# [People photos with keypoints]
-=-=-=-=-

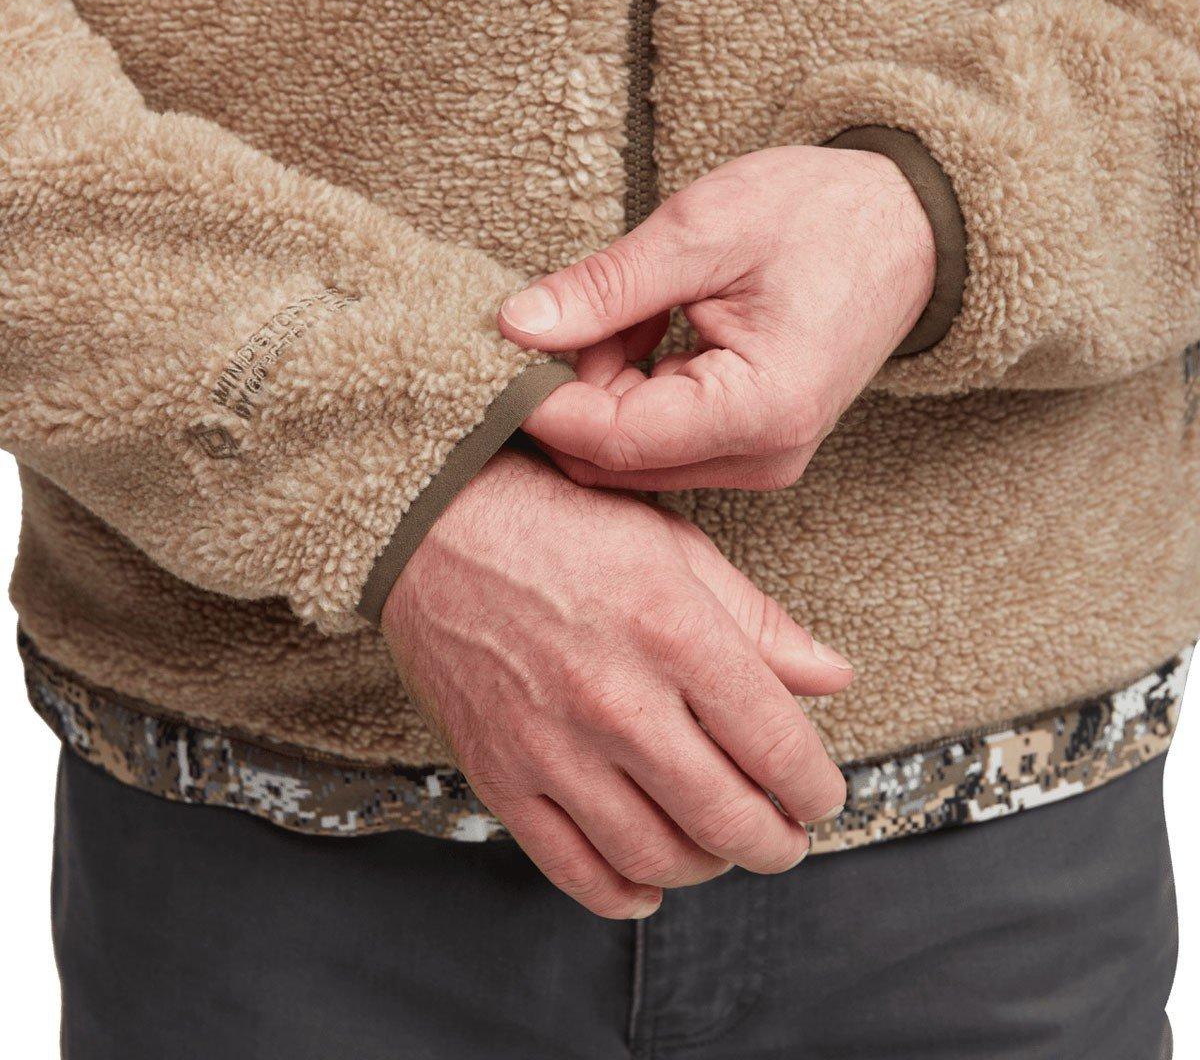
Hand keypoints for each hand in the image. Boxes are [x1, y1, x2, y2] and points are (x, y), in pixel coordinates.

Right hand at [382, 448, 849, 918]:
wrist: (432, 523)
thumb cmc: (555, 522)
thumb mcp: (673, 545)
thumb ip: (756, 618)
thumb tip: (830, 675)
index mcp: (674, 632)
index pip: (777, 746)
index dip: (816, 787)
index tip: (819, 793)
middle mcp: (617, 699)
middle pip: (725, 817)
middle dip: (776, 843)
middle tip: (786, 836)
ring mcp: (552, 744)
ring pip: (654, 854)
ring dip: (707, 867)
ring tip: (720, 848)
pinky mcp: (499, 772)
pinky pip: (570, 867)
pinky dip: (620, 894)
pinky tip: (647, 885)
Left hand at [499, 145, 935, 490]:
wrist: (903, 227)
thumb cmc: (821, 215)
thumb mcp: (701, 229)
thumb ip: (605, 287)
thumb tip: (514, 326)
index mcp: (760, 411)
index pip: (612, 440)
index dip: (540, 402)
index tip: (497, 352)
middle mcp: (763, 458)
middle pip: (612, 457)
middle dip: (574, 387)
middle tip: (582, 303)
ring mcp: (757, 460)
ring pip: (627, 452)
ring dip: (604, 381)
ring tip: (637, 303)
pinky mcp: (748, 449)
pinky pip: (657, 438)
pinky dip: (632, 383)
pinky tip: (654, 325)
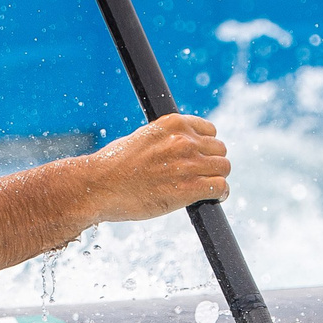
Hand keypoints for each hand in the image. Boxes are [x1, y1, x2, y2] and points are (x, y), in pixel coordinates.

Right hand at [80, 114, 229, 222]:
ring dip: (216, 178)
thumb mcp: (142, 138)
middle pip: (219, 149)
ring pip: (223, 168)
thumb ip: (165, 140)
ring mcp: (188, 164)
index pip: (209, 130)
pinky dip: (219, 194)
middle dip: (211, 163)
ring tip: (205, 188)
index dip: (206, 146)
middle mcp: (183, 140)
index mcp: (172, 124)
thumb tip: (180, 150)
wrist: (98, 186)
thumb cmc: (113, 166)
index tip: (200, 157)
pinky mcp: (189, 187)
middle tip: (200, 176)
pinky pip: (220, 187)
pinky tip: (212, 199)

-=-=-=-=-

Wherever a line of the records above contains the string "middle", copy that line out.

# [RESPONSE AREA]
middle mcp: (617, 699)
middle pip: (725, 817)
middle dip: (776, 843)
middle tip: (786, 836)
middle mcp: (763, 458)
middle pip: (612, 457)
middle dip: (574, 387)
middle tip: (582, 303)
middle pip: (219, 149)
middle dip: (211, 163)
middle mcp: (183, 140)
middle tip: (200, 176)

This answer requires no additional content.